Capri Reports 13.2% Decline in Sales

The Group Experienced Net Losses Amid Plans to Defend Against Regulatory Challenge of Tapestry Acquisition

Capri Holdings is navigating financial difficulties while preparing for a regulatory challenge to its $8.5 billion acquisition by Tapestry Inc. The company reported a net loss of $14 million, or 11 cents per share, for the first quarter, a significant drop from the $48 million profit, or 41 cents per share, recorded a year ago.

The recent quarter’s losses were attributed to $10 million in expenses related to a transformation and efficiency program and $4 million in costs associated with the Tapestry deal, among other smaller expenses. When these costs are excluded, adjusted earnings stood at 4 cents per share, falling short of analysts’ expectations of 59 cents per share. Analysts did not have any guidance from the company to work with, complicating their forecasts.

Revenue for the quarter ending June 29 fell 13.2% to $1.07 billion, down from $1.23 billion the previous year.

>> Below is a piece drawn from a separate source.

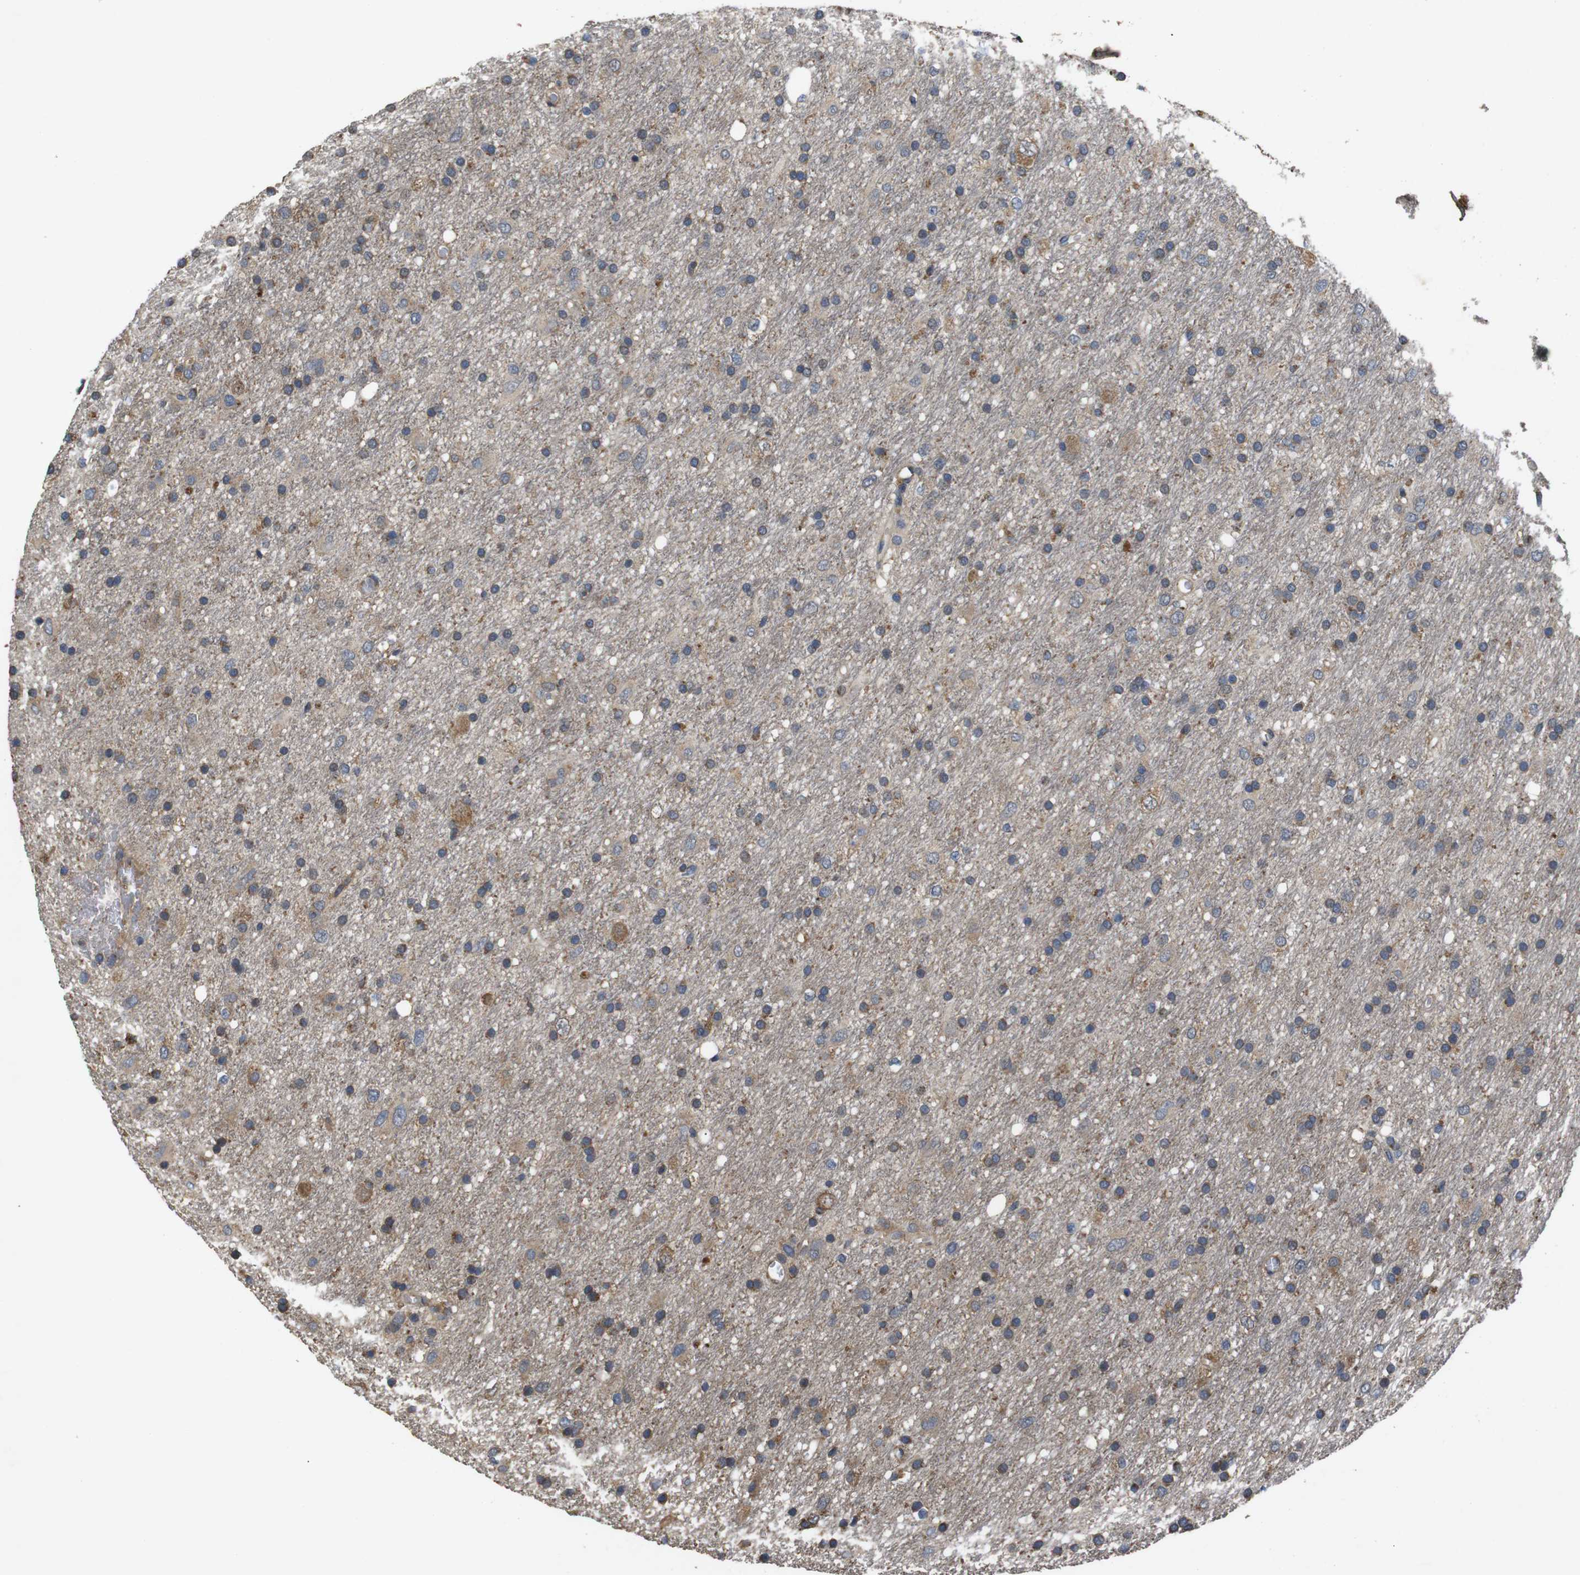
{"staining": {"intensity": "moderate", "quantity": "25%-75%", "location": "cytoplasmic/membranous"}, "tissue": "glioma", "cell_type": "Tumor cells", "image_type": "cancer", "snomed": [{"axis": "morphology", "description": "Glioma, malignant, Low grade"}, {"axis": "topography", "description": "Brain"}], "caption": "Protein analysis of malignant glioma (low-grade) tissue displays moderate cytoplasmic/membranous expression in about 25%-75% of tumor cells.", "gene": "BNIP3", "patient": {"sex": "male", "age": 77}}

The company stated it has been “diligent” in managing inventories, which decreased by 23% compared to a year earlier—a more significant reduction than the sales decline.

The sales decline reflects broader challenges in the fashion industry, with wholesale revenue experiencing a high-teens decline and retail performing slightly better, with a low-double-digit drop.

“Overall, we were disappointed with our first-quarter results as performance continued to be impacted by softening demand globally for fashion luxury goods,” said John D. Idol, Capri’s chairman and chief executive officer. “We are continuing to manage our operating expenses and inventory levels carefully in light of the challenging global retail environment.”

Despite these challenges, Idol highlighted the continued consumer interest in the company’s brands. “Versace, Jimmy Choo and Michael Kors continued to resonate with consumers as evidenced by the 12.6 million new consumers added across our databases, representing 15 percent growth versus last year,” he noted. “This reflects the strong brand equity and enduring value of our three iconic houses.”

However, individual brand performance showed difficulties. Versace’s revenues dropped 15.4% to $219 million, resulting in an operating loss of $17 million. Michael Kors saw a 14.2% decrease in revenue to $675 million, with an operating income of $75 million. Jimmy Choo’s revenue fell 5.5% to $173 million, yielding an operating income of $4 million.

Capri agreed to the Tapestry buyout a year ago. Tapestry, which owns Coach, Kate Spade, and Stuart Weitzman, aims to apply its successful strategies from Coach to Michael Kors and Capri’s other brands. However, the Federal Trade Commission has challenged the acquisition, viewing it as a bid to dominate the accessible luxury market.

“Capri intends to vigorously defend this case alongside Tapestry and we look forward to the successful completion of the pending acquisition,” Idol said. “This combination will deliver value to our shareholders as well as provide new opportunities for our dedicated employees around the world as Capri Holdings becomes part of a larger and more diversified company.”